The agent executes the Git clone command from a standing prompt. You don't need to know the repo URL or clone syntax — the agent handles it and confirms when the files are in place.
Running npm install pulls Storybook, Playwright, and any other dependencies defined in the harness. The agent runs this and reports the result — no terminal knowledge required.
MCP server configuration requires JSON files with credentials and endpoint URLs. The agent takes the values you provide in the environment variable setup and populates these configuration templates automatically. The connections to your backlog, design tool, and test management integrations are established without manual JSON editing.
Setting up the origin and upstream remotes requires Git remote commands with specific URLs. The agent handles both from a single prompt — pointing origin to your project repo and upstream to the ProductHarness Template, then confirming both are configured correctly.
Why Two Remotes Matter
The upstream remote is the governance mechanism. When the org's steering documents are updated, project repos pull from upstream. Standards stay current without manual copying.
The origin remote is how your work gets to the project repo — commits pushed there are accessible to the team, reviewable, and deployable. The upstream remote is the connection back to the ProductHarness Template.
Here's why that connection matters over time: steering documents evolve. The org refines its technical standards, updates its templates, adds new node definitions, or pulls improvements from the ProductHarness source.

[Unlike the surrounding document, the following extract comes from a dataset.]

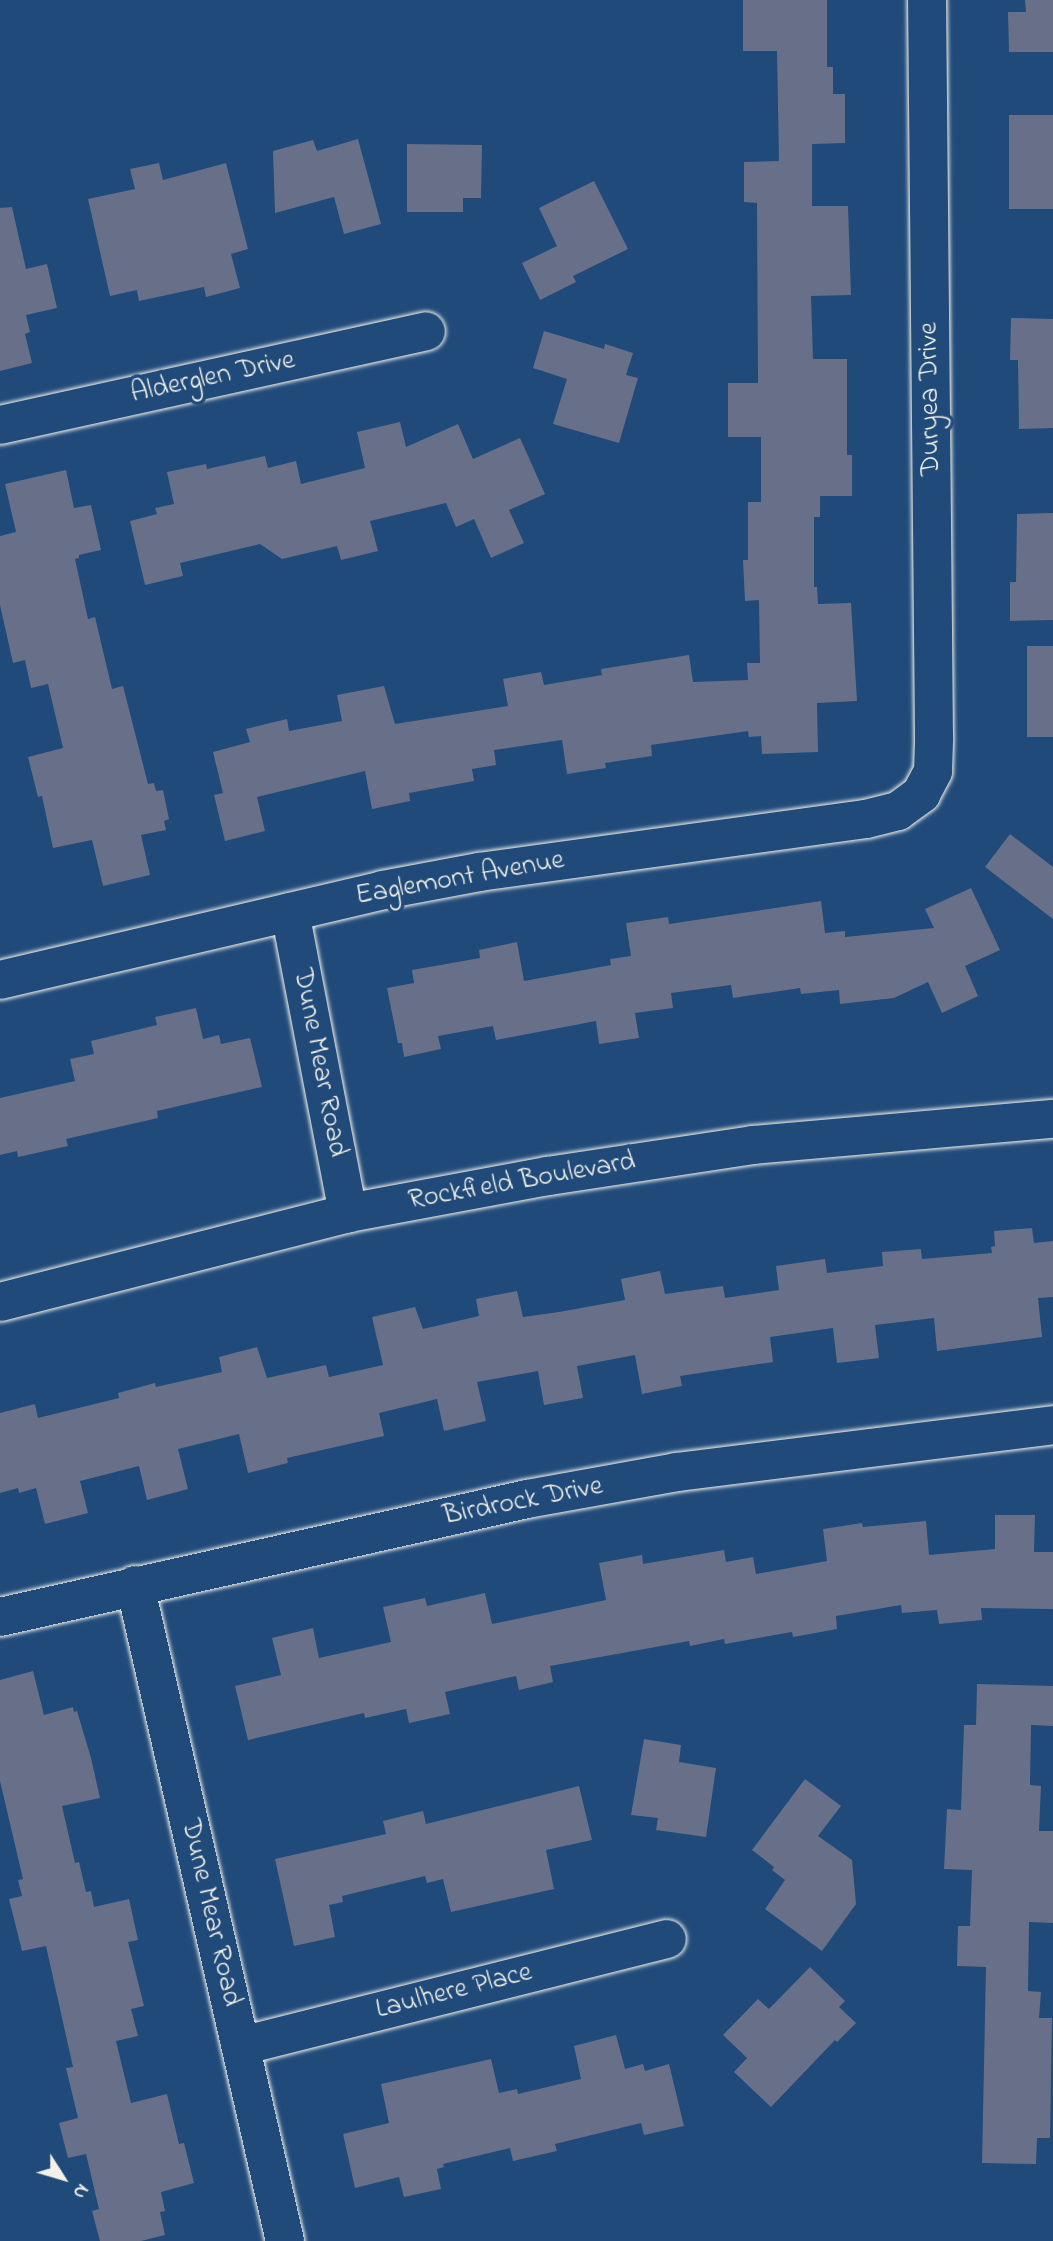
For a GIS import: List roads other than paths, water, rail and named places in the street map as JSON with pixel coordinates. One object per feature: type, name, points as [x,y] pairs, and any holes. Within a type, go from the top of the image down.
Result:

Without the upstream remote, those updates would need to be manually copied into every active project repo — fragmented, error-prone, and easy to forget. With the upstream remote, each project repo can pull the latest standards with a single command.
This is also how governance changes propagate intentionally. When a standard is updated — say, the authentication pattern changes after an org-wide security review — the ProductHarness Template is updated once, and active project repos pull it deliberately. No informal communication. No hoping everyone got the memo. The update travels through the same version-controlled channel as everything else.
What to Do After Setup
The harness doesn't prescribe what to work on first — that depends on where your project actually is. But a few starting points are common:
The standards files in steering/standards/ ship as blank templates. Filling them in is the highest-leverage first task — every generated output from that point forward draws on the decisions you encode there. Start with the standards most relevant to your current work.
The docs/work/<feature>/00-overview.md file establishes the feature-level context the agent draws on across all subsequent work. Even a rough first draft — problem statement, goals, key stakeholders, open questions — gives the agent the context it needs to be useful from the first prompt.
With the harness in place, ask the agent to help you draft a discovery document from a template, review acceptance criteria for gaps, or generate test cases from a requirement. The first session reveals what's working and what still needs configuration — that feedback is how the setup gets refined.